ReferencePredictor Parameters

Customize ReferencePredictor using initiation parameters.

YAML Init Parameters

These are the parameters you can pass to this component in the pipeline YAML configuration:

Parameter

Type

Possible values

Description

model

String

Default: cross-encoder/ms-marco-MiniLM-L-6-v2

The name identifier of the model from Hugging Face or the path to a local model folder.
Required.

revision

String

Default: None

The revision of the model to be used. Optional.

max_seq_len

Integer

Default: 512

The maximum number of tokens that a sequence should be truncated to before inference.
Required.

language

Language

Default: en

The language of the data that you want to generate references for. Needed to apply the right sentence splitting rules.
Required.

device

ComponentDevice

Default: None

The device on which the model is loaded. If None, the default device is automatically selected.
Optional.

batch_size

Integer

Default: 16

The batch size that should be used for inference.
Required.

answer_window_size

Integer

Default: 1

The number of sentences of an answer that should be included in one span for inference.
Required.

answer_stride

Integer

Default: 1

The stride size for answer window.

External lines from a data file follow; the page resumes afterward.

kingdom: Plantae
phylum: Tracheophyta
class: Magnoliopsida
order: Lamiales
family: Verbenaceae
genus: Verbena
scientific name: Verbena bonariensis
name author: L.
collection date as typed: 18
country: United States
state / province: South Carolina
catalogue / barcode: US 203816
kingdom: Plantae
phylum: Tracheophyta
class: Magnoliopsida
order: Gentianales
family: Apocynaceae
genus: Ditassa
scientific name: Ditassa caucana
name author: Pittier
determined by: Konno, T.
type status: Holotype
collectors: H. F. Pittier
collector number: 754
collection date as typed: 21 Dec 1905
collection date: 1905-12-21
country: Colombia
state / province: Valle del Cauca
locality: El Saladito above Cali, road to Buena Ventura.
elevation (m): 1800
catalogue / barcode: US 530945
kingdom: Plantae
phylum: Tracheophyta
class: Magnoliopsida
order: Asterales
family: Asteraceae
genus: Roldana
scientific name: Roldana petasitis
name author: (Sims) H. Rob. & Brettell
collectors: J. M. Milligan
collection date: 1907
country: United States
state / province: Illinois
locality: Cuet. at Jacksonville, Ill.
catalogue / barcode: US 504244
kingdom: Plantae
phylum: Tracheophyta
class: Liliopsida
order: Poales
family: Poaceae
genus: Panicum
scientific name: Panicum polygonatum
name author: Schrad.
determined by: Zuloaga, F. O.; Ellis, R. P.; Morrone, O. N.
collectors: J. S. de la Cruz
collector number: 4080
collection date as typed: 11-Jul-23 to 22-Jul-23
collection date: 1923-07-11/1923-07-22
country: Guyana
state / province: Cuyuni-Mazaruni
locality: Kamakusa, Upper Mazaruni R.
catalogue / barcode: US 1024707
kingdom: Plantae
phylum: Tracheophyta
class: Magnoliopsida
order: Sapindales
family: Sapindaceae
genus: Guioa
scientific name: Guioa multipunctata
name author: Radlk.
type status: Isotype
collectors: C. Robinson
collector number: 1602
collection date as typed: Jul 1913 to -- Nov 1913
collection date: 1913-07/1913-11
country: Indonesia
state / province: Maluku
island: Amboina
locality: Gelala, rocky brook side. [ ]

Required.

document_window_size

Integer

Default: 3

The number of sentences of a document that should be included in one span for inference.
Required.

document_stride

Integer

Default: 3

The stride size for document window.
Required.

token

Secret

Default: Secret.from_env_var("HF_API_TOKEN", strict=False)

The token to use as HTTP bearer authorization for remote files.
Optional.

function_to_apply

String

sigmoid, softmax, none
Default: sigmoid

The activation function to use on top of the logits.
Required.

min_score_2_label_thresholds

Dictionary

Default: None

The minimum prediction score threshold for each corresponding label.
Optional.

label_2_score_map

Dictionary

Default: None

If using a model with a multi label prediction head, pass in a dictionary mapping label names to a float value.
Optional.

reference_threshold

Integer

Default: None

The minimum score threshold to determine if a prediction should be included as reference or not.
Optional.

default_class

String

Default: not_grounded

A fallback class that should be used if the predicted score doesn't match any threshold.
Required.

verifiability_model

String

Default: tstadel/answer-classification-setfit-v2-binary

The name identifier of the verifiability model to be used on the Hugging Face hub or the path to a local model folder.
Optional.

verifiability_revision

String

Default: None

The revision of the verifiability model to be used.
Optional.

verifiability_batch_size

Integer

Default: 32

The batch size that should be used for verifiability inference.
Required.

needs_verification_classes

List of strings

Default: ["needs_verification"]

The class names to be used to determine if a sentence needs verification.
Required.

use_split_rules

Boolean

True, False
Default: False

If True, additional rules for better splitting answers are applied to the sentence splitting tokenizer.
Required.

extend_abbreviations

Boolean

True, False
Default: False

If True, the abbreviations used by NLTK's PunktTokenizer are extended by a list of curated abbreviations if available. If False, the default abbreviations are used. Required.

model_kwargs

Dictionary

Default: None

Additional keyword arguments for the model.
Optional.

verifiability_model_kwargs

Dictionary

Default: None

Additional keyword arguments for the verifiability model.
Optional.

REST API Runtime Parameters

There are no runtime parameters you can pass to this component when making a request to the Search REST API endpoint.